今頃自分たちを探しているだろうか、友達家族たちに迷惑をかけてしまうのはみっともなく思いつつも、話すこともできないがハリーとは一緒でよかったと名前は頭の隅であらためて安堵する。ハリーが目覚めたら何からしようか、そんなことを考えていると、ガタン!と木片が衝撃を受ける音が響き、名前は肩を跳ねさせた。
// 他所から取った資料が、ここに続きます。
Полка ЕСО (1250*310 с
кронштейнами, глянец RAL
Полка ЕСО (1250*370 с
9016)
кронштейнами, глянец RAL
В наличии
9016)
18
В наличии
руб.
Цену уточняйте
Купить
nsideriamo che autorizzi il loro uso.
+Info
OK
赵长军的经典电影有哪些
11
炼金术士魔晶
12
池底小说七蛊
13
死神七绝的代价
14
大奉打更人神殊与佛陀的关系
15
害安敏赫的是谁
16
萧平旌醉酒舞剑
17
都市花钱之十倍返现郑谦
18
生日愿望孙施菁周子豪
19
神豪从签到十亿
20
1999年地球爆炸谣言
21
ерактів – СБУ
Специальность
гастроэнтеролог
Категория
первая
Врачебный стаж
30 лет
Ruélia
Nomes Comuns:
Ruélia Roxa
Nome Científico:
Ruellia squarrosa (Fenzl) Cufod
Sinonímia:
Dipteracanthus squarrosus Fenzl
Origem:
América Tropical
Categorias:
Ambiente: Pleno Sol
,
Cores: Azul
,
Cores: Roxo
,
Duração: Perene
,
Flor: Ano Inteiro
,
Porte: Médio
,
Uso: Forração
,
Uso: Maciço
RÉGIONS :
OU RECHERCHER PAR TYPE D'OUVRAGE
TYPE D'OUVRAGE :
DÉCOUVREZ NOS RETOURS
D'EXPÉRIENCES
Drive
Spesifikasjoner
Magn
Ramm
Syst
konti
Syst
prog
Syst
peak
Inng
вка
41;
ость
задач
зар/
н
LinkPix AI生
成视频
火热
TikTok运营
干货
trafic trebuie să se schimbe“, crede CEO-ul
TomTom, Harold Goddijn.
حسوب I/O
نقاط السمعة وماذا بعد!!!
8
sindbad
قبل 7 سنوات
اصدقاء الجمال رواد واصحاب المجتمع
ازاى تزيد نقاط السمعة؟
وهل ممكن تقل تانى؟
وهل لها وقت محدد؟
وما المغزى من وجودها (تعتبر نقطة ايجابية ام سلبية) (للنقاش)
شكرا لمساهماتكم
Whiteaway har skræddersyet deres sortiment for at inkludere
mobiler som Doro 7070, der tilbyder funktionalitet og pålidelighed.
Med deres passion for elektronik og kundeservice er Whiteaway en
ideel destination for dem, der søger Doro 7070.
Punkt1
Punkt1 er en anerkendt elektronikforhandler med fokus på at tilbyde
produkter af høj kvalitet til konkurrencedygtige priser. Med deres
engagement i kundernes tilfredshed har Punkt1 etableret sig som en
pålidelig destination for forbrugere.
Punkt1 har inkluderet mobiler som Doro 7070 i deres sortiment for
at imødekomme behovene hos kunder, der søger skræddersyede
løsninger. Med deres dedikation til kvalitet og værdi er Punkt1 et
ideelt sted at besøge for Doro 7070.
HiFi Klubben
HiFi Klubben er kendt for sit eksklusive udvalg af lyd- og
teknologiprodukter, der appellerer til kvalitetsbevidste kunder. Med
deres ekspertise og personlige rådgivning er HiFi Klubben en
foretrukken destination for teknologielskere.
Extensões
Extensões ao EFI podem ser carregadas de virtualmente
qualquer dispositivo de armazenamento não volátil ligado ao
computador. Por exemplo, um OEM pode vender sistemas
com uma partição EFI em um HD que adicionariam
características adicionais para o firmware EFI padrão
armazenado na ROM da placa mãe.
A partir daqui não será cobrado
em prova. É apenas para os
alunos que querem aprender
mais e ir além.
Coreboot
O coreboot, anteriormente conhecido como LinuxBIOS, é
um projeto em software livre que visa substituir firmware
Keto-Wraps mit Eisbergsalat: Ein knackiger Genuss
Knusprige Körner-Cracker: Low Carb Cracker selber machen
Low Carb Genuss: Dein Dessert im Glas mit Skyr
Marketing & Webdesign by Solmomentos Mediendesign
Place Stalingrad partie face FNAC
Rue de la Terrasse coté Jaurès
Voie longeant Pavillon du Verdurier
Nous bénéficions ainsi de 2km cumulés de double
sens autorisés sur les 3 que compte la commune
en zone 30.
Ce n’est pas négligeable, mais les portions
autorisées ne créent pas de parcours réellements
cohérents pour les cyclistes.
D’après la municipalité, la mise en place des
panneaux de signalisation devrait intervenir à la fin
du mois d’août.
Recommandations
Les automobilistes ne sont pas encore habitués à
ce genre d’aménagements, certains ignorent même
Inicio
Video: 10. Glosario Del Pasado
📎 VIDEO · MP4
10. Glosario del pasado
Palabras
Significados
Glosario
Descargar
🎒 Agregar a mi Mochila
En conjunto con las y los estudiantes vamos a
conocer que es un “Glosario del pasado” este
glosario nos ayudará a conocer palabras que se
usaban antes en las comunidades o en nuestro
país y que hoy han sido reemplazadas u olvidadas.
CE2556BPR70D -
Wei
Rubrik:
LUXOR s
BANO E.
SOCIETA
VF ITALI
テントの骨の影からできる限り息をひそめ音のほうを見ると、遠くに杖を手にした男性の影が見えた。

「"モースモードル"!!」
「!!」

魔法は夜空に向け放たれた。一瞬あたりを不気味に光らせ空に現れた骸骨が、蛇をゆっくりと吐き出す。名前はハリーのそばに縮めた身をそのままに、上空から男へ視線をうつした。何か期待や希望に満ちた、印を見上げる男の顔が、鮮明に月光に映し出される。目が離せない心地でいると、そばでハリーが目を覚まし、苦しそうに息を吐いたので、咄嗟に彼を支える。

「ハリー、」
「!名前、みんなは」
「しっ!」

静かにして、と手で制して、また男を見ると、ハリーも視線を同じ方向へやった。男はこちらを見ていた。名前は血の気が引かせ身を強張らせる。ぐん、と大股でこちらに歩きだした男に、名前も、ハリーも息を震わせて後退った。男から目を逸らせないまま小さく、立てる?と聞けば懸命に頷いたので、それを合図にするように、男に背を向けハリーと名前は一気に走りだした。互いを庇いつつ、テントの骨の合間を走り抜ける。

「ハリー!! 名前!どこだ!」
「ハリー!」

距離がなんとかひらいただろうかと男を振り返ったとき、アーサーとハーマイオニーの声が静かなこの一帯に響き、その声から逃れるように、男は方向を変え走り去った。名前はハリーを支えたまま、ハリーはテントのロープに手をやったまま、アーサー達に応えるのも忘れ、去った男の影に目を見張る。するとすぐに足音がそばまで届きハーマイオニーたちがやって来てくれた。心配でたまらなかったというようなロンの声が近くに響く。

「二人とも捜し回ったんだぞ!心配させるな」
「「名前!!」」

すぐ後にフレッドジョージがやって来て、少しハリー達から歩み寄った名前をフレッドが強く抱き締めた。広い胸に埋められ顔も、ジョージの顔すら見えない。息も、鼓動まで届きそうなフレッドとの距離に驚く名前の、行き場無くした片腕に、なだめるようなジョージの手が添えられる。少し間を置いて離れたフレッドはまた以前のように怒っているだろうか、少し髪をボサっとさせた名前が恐る恐る見上げると、気まずそうに目を合わせられないフレッドがうつった。

「…怪我は」
「ないよ。ごめんなさいフレッド、みんなも…」
「よかったよ」 「あれは!?」

フレッドとは異なり、少し笑みを見せて名前の浮いた髪をといてやりながらジョージが安堵すると、ハリーが空に出た印を指したので皆そちらを向いた。続けて額の傷を抑えたハリーに名前が駆け寄ろうとした寸前、彼ら目掛けて八方から呪文が唱えられた。